§ **TASK DESCRIPTION**
Go through the data line by line. Copy each one holding the string "comprehensive".

§ **ENTRIES SUPPLIED**

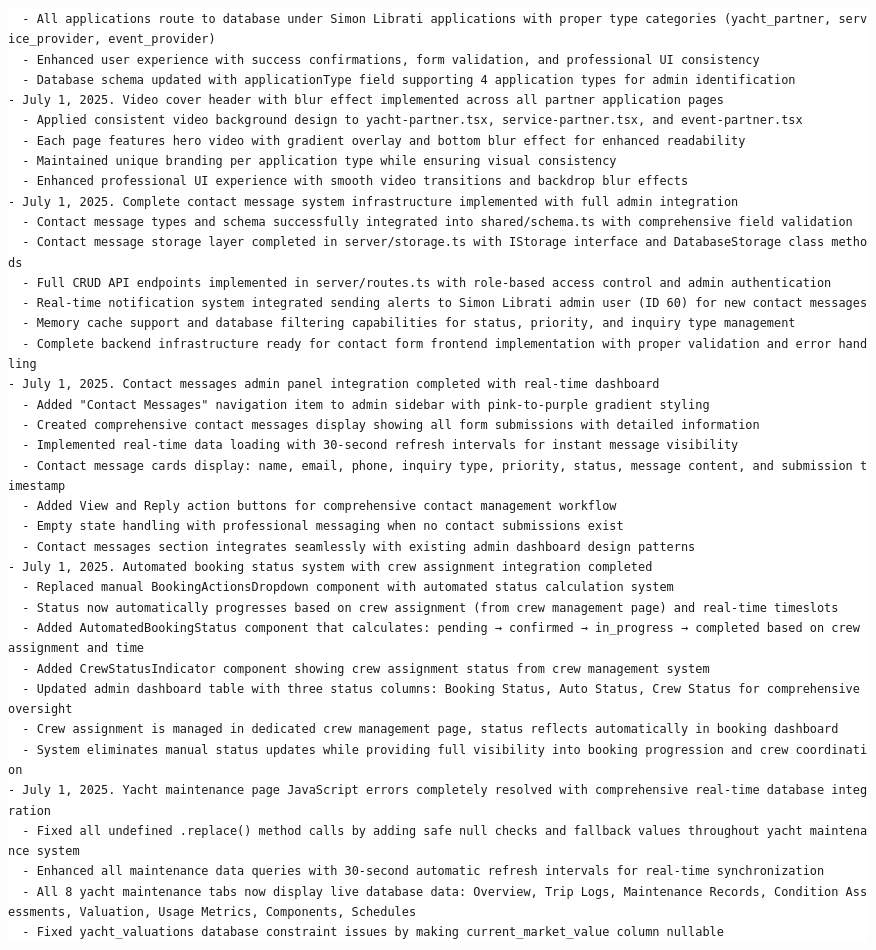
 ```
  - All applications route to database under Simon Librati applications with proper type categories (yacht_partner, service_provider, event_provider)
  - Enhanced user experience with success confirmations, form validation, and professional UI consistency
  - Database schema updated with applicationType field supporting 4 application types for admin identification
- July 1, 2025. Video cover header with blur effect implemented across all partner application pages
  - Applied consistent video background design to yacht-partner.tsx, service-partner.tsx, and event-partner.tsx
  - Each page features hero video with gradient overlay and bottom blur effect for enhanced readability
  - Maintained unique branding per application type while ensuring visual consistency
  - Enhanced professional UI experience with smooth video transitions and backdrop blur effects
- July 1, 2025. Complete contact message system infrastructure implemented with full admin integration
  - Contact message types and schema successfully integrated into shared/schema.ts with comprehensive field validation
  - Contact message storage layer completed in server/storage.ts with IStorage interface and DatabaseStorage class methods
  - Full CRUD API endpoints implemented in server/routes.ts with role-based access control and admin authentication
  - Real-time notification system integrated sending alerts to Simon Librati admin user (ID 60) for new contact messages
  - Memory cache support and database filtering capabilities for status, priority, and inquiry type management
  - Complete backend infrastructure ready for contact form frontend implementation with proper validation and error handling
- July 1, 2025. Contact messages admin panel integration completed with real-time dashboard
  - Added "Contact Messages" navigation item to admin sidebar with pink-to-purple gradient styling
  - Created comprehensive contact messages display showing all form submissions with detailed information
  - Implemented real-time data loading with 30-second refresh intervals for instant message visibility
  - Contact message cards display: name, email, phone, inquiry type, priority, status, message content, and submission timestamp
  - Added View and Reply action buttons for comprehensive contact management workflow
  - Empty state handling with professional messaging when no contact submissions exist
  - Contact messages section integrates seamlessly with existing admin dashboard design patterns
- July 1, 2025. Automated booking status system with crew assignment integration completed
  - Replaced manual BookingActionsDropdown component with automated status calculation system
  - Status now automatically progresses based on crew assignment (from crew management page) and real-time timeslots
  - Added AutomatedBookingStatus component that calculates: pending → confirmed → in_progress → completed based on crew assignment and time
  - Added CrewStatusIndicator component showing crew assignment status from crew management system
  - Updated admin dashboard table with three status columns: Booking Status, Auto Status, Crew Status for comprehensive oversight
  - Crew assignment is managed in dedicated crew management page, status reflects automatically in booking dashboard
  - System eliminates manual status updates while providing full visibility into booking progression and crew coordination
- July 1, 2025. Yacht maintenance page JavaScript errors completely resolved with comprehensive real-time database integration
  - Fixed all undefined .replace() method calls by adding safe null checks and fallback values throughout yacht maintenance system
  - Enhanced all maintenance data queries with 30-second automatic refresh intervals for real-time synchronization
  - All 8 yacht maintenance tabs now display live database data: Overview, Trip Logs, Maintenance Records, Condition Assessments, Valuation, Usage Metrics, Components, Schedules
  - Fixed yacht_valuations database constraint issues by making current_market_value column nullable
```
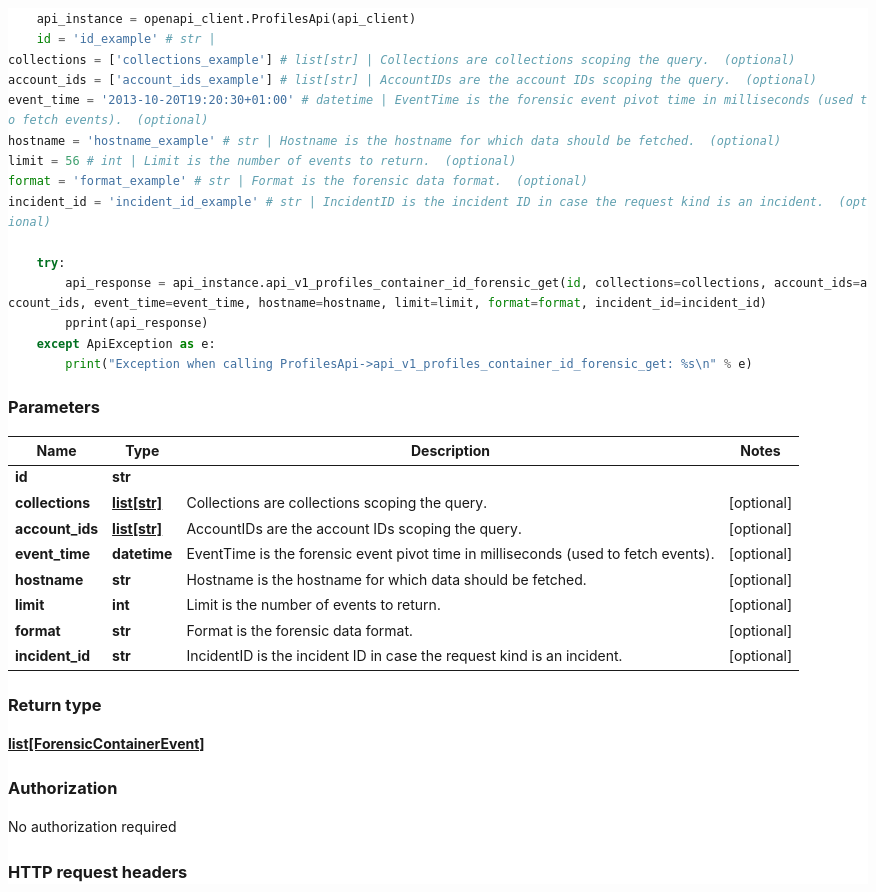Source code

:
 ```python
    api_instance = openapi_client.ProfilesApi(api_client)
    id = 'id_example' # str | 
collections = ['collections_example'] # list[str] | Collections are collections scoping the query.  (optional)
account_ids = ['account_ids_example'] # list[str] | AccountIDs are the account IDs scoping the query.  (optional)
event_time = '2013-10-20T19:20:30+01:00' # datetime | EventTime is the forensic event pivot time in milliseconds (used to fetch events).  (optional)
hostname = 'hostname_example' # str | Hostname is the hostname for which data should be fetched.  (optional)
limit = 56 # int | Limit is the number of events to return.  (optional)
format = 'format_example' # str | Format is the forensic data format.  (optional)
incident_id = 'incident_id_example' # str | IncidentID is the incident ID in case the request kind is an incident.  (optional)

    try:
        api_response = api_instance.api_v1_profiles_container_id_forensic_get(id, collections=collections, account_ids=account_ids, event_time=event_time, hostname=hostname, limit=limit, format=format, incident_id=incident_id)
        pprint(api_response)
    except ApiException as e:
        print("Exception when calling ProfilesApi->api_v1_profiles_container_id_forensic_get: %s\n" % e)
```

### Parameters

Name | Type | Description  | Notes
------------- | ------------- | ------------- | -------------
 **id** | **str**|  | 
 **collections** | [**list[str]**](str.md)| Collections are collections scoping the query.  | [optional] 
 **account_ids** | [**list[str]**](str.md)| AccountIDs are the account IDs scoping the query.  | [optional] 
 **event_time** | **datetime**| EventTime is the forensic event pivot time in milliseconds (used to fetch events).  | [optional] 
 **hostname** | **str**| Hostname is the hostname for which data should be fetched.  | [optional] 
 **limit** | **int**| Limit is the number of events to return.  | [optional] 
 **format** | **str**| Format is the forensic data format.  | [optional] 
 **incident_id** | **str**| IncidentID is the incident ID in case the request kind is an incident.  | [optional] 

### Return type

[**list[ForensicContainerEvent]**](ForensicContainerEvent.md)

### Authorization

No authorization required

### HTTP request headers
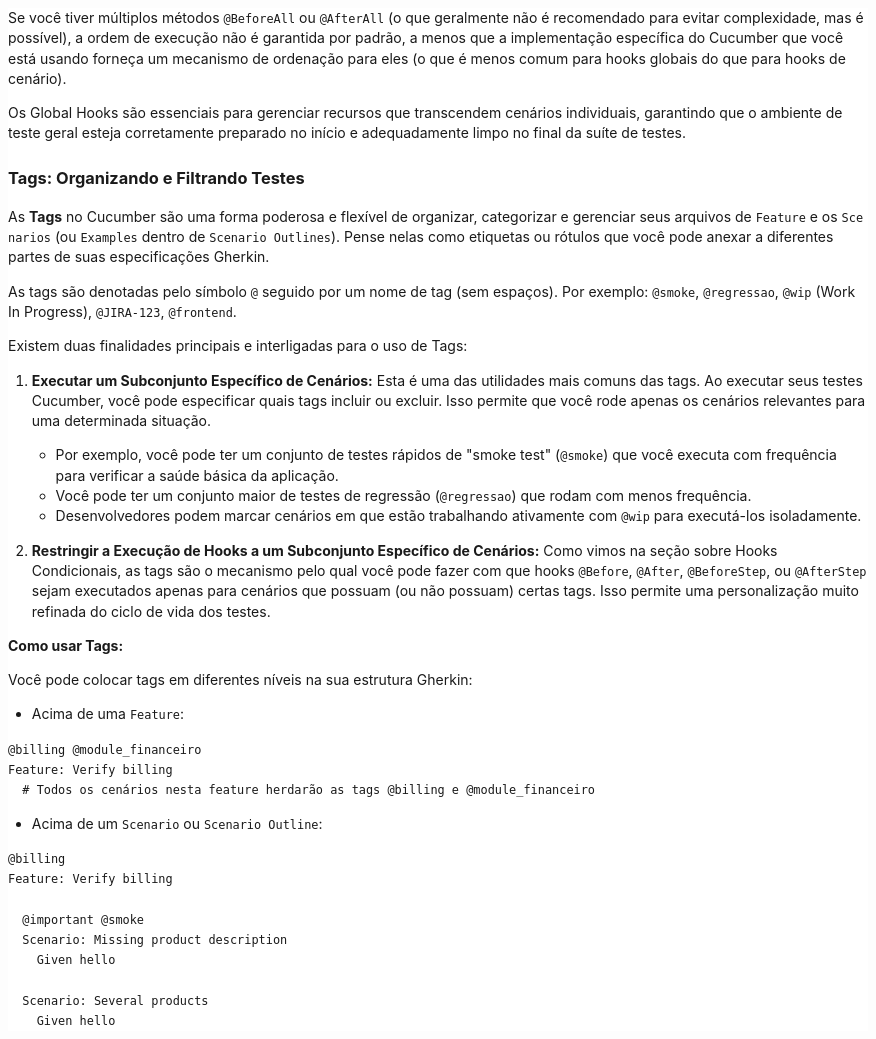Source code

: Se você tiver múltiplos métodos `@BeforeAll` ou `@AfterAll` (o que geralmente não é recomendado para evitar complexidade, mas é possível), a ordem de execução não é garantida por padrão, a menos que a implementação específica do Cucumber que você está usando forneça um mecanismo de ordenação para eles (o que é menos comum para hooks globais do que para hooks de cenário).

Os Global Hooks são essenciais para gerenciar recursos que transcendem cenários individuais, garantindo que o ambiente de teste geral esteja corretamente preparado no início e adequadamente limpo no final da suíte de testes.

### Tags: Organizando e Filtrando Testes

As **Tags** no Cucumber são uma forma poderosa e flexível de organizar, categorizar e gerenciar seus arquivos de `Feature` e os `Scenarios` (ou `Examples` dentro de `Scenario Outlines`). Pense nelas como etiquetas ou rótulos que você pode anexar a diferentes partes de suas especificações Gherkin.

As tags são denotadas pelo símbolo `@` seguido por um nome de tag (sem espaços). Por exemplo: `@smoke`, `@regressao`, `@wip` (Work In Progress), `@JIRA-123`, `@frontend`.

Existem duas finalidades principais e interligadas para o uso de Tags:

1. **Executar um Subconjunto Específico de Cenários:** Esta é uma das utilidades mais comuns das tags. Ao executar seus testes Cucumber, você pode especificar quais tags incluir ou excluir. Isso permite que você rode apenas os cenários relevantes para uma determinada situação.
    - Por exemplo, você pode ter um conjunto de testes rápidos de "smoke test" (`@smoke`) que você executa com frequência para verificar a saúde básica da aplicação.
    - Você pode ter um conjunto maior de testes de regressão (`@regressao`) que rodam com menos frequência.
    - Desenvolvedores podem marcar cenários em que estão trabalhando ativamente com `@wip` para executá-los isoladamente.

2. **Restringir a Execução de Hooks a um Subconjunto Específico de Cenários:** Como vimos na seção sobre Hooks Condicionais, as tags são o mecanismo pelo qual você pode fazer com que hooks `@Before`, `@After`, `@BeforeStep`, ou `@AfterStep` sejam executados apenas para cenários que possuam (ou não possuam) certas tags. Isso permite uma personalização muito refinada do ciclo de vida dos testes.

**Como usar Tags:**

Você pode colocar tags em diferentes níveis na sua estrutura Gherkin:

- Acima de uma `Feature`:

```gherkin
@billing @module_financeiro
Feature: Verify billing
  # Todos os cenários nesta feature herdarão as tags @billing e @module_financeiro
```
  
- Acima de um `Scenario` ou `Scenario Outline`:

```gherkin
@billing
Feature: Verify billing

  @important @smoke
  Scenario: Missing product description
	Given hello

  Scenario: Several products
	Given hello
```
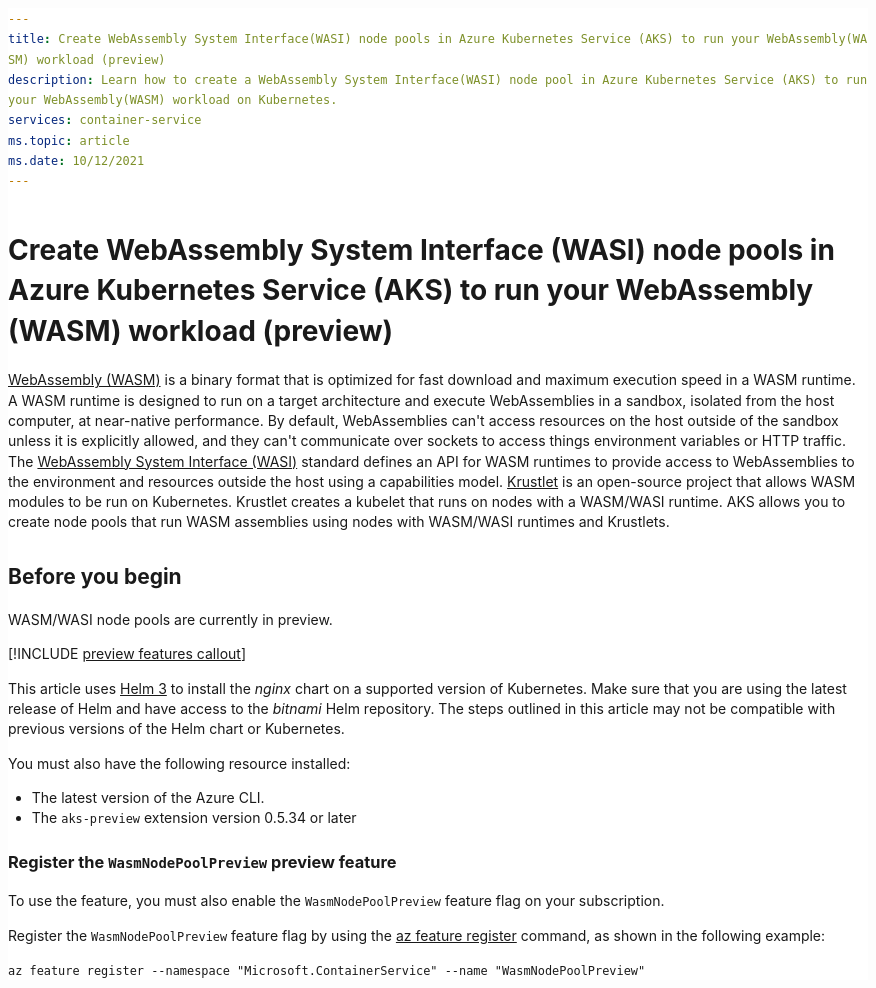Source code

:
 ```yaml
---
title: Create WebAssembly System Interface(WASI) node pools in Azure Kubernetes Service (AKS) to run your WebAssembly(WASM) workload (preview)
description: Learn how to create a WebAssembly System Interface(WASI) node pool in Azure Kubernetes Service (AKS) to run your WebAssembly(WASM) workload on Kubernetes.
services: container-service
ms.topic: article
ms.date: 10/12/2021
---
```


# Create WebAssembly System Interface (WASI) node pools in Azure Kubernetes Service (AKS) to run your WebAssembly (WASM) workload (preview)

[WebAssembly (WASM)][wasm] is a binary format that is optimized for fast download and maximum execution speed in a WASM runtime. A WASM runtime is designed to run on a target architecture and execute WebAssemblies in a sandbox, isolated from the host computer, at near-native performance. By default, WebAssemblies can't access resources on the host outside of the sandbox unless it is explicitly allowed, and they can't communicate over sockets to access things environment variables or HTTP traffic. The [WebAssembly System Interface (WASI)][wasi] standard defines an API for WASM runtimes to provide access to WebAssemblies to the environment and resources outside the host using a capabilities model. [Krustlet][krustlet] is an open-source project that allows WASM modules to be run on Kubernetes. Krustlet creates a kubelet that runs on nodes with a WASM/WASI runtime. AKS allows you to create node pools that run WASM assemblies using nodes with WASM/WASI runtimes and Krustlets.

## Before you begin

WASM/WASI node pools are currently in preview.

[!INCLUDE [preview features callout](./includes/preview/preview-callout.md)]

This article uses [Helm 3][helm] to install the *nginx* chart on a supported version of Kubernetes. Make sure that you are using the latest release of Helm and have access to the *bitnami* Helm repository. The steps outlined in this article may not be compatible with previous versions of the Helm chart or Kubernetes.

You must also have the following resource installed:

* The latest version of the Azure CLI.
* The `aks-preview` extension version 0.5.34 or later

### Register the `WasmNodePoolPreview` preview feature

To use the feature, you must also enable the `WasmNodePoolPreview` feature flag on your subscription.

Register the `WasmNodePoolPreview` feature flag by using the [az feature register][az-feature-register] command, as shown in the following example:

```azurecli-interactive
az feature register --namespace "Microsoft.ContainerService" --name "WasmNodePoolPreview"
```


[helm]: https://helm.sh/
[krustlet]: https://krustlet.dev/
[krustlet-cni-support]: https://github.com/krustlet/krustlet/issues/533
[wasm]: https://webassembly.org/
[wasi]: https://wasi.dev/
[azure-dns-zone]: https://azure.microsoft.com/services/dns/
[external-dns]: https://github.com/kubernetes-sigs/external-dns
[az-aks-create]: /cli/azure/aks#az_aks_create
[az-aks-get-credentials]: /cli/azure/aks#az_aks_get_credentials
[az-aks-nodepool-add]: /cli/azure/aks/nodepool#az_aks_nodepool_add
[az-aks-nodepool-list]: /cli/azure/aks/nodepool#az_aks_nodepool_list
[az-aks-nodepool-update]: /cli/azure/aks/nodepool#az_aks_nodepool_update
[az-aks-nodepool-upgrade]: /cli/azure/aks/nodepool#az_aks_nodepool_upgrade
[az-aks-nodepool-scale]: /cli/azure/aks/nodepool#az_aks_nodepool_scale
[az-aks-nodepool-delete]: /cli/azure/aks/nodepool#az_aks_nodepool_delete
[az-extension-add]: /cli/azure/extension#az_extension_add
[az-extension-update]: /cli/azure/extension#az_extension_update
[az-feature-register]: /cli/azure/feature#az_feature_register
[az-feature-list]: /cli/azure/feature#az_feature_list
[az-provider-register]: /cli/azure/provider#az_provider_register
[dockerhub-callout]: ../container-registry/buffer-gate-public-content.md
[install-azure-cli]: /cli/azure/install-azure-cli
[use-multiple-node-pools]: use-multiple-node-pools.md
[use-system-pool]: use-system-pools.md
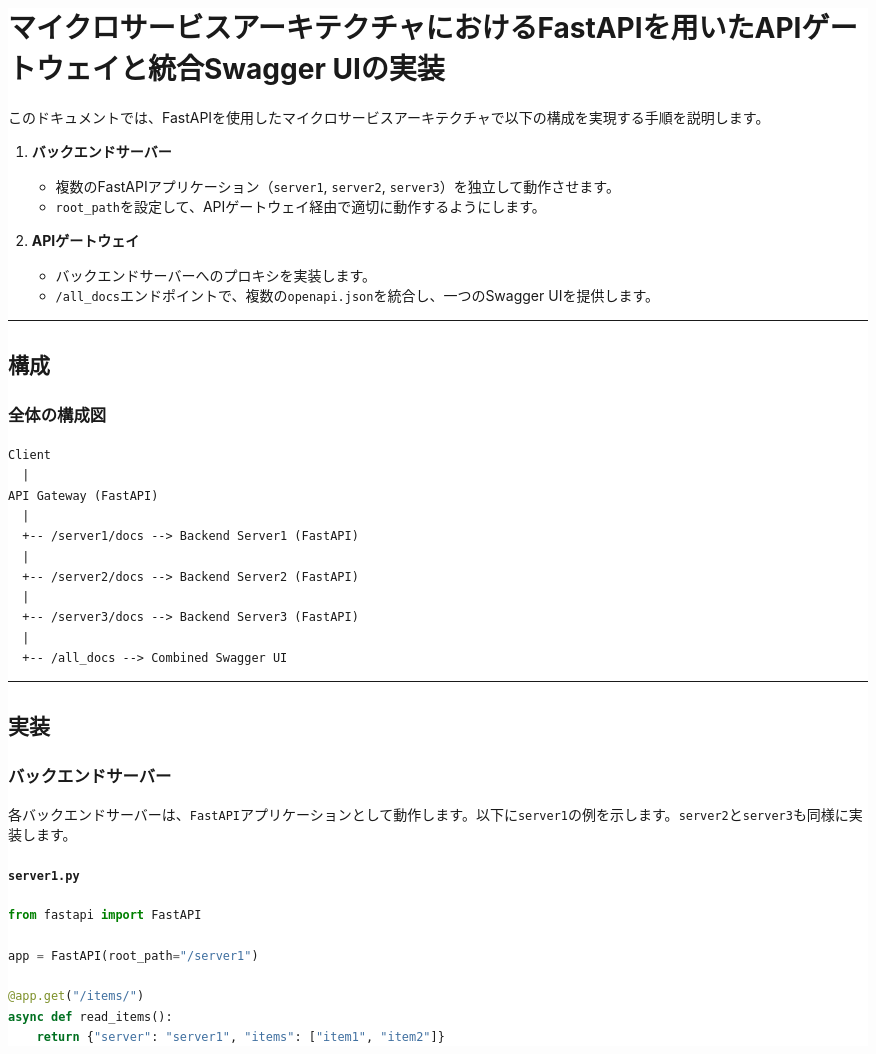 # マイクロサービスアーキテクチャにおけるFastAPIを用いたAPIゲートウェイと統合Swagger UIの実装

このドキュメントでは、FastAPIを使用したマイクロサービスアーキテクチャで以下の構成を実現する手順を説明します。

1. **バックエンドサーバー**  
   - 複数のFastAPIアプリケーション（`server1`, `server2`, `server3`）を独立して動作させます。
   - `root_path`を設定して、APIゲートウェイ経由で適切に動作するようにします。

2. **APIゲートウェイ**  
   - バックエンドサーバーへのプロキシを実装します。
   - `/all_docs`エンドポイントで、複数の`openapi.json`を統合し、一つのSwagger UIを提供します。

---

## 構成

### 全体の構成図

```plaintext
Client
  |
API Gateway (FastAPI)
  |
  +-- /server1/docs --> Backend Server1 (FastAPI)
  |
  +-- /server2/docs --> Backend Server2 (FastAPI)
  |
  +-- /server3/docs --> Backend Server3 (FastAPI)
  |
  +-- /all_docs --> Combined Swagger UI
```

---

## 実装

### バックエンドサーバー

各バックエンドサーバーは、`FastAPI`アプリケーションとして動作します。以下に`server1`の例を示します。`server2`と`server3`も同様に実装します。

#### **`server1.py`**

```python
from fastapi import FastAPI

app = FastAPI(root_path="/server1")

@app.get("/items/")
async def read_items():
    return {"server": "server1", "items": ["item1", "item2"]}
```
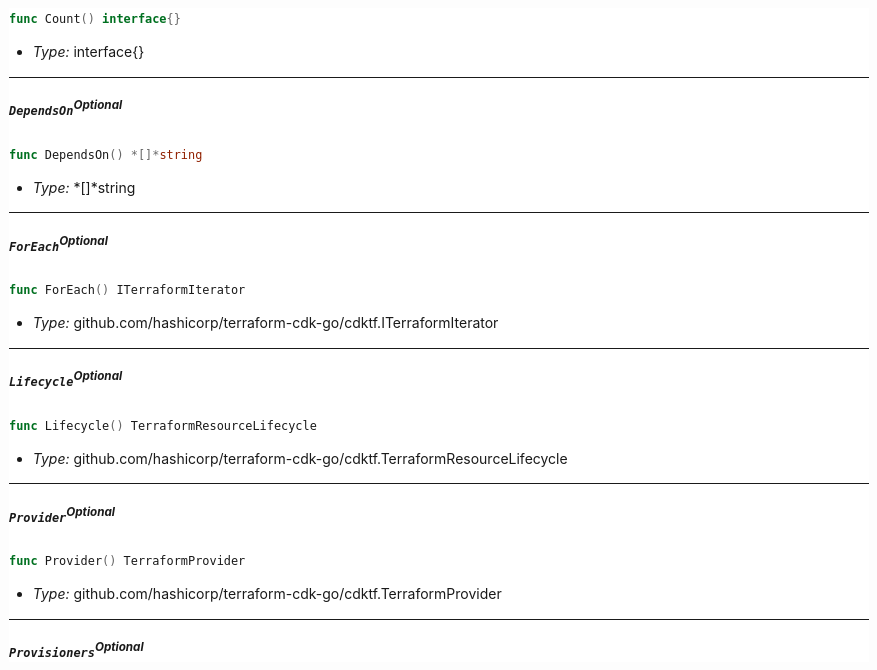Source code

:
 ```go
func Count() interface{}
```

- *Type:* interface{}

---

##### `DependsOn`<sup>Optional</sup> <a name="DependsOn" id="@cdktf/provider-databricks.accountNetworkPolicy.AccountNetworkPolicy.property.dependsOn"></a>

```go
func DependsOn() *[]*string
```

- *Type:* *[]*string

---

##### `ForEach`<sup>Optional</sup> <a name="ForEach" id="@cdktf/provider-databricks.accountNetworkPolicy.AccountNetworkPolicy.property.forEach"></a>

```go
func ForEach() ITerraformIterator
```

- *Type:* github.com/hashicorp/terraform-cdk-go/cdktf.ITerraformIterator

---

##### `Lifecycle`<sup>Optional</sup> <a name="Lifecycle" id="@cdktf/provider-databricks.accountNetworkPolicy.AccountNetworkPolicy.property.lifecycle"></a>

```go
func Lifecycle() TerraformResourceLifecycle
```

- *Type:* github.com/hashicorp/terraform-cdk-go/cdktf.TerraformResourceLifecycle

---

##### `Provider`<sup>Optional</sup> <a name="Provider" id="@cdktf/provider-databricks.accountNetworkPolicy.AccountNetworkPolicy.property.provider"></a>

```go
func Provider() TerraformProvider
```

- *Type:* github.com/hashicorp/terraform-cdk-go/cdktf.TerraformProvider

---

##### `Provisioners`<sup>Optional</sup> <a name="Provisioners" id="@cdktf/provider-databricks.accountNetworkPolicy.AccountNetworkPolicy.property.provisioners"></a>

§ **ANSWER SECTION**
  - Contact message types and schema successfully integrated into shared/schema.ts with comprehensive field validation
  - Created comprehensive contact messages display showing all form submissions with detailed information
  - Added View and Reply action buttons for comprehensive contact management workflow
  - Updated admin dashboard table with three status columns: Booking Status, Auto Status, Crew Status for comprehensive oversight
- July 1, 2025. Yacht maintenance page JavaScript errors completely resolved with comprehensive real-time database integration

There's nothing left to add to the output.